■ RECORDS SHOWN:

******

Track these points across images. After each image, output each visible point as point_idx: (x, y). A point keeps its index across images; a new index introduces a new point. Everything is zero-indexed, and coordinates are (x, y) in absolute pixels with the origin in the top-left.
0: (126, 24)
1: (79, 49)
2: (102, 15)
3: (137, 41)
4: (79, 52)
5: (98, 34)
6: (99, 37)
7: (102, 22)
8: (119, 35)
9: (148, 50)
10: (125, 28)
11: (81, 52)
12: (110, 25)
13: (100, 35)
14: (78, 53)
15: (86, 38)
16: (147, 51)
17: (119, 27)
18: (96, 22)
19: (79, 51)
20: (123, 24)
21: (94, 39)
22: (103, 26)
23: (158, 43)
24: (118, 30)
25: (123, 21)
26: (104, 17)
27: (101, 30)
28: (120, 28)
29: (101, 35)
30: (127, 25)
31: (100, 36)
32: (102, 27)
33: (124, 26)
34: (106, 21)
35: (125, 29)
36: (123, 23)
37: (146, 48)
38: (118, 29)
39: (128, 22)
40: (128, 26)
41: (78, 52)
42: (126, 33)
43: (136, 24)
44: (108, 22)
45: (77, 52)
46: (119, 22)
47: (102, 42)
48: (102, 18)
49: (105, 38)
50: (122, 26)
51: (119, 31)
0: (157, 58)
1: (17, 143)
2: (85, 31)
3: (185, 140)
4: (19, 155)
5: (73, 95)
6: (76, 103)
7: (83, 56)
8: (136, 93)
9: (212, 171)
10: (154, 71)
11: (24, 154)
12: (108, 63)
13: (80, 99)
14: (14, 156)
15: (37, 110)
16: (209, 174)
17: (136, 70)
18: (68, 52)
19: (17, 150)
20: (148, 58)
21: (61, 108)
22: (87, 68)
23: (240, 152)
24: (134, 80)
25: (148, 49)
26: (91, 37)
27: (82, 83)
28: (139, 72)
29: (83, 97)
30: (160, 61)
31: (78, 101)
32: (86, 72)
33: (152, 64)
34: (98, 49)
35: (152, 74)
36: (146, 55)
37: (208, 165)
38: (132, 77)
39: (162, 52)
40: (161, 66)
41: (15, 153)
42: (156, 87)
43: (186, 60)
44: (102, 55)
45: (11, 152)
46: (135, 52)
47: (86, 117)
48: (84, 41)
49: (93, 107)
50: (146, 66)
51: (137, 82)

******

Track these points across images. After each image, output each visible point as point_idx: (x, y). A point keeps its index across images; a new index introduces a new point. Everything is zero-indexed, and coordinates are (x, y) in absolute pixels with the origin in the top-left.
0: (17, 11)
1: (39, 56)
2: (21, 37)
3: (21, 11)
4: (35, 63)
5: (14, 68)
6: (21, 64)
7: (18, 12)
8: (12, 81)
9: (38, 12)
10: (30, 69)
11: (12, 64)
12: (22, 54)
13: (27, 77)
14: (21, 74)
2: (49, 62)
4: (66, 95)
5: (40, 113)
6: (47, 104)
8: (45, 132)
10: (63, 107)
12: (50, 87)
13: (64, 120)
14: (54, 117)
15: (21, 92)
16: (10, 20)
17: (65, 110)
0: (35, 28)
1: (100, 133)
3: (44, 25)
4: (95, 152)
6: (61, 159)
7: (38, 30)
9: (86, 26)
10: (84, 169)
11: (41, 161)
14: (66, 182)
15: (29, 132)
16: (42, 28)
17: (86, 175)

******

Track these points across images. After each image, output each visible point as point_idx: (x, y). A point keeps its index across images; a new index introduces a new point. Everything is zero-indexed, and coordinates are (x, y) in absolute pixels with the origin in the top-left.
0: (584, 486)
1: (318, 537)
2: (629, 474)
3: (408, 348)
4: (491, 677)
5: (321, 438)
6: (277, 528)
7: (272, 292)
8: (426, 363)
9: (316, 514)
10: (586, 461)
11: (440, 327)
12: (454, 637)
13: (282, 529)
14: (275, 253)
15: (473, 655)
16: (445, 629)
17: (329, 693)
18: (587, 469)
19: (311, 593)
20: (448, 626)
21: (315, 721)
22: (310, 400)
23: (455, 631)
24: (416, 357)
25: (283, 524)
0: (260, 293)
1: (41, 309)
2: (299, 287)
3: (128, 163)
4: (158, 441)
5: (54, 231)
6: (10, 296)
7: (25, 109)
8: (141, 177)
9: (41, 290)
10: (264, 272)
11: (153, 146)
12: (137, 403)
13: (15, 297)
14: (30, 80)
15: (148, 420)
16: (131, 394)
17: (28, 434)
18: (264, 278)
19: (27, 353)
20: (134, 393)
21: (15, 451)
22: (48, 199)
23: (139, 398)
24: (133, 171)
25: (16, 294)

******

Take the lines above from the one containing "26: (104, 17)" down to the one containing "42: (126, 33)", and transcribe them exactly, both ends included.

26: (104, 17)
27: (101, 30)
28: (120, 28)
29: (101, 35)
30: (127, 25)
31: (100, 36)
32: (102, 27)
33: (124, 26)
34: (106, 21)
35: (125, 29)
36: (123, 23)
37: (146, 48)
38: (118, 29)
39: (128, 22)
40: (128, 26)
41: (78, 52)
42: (126, 33)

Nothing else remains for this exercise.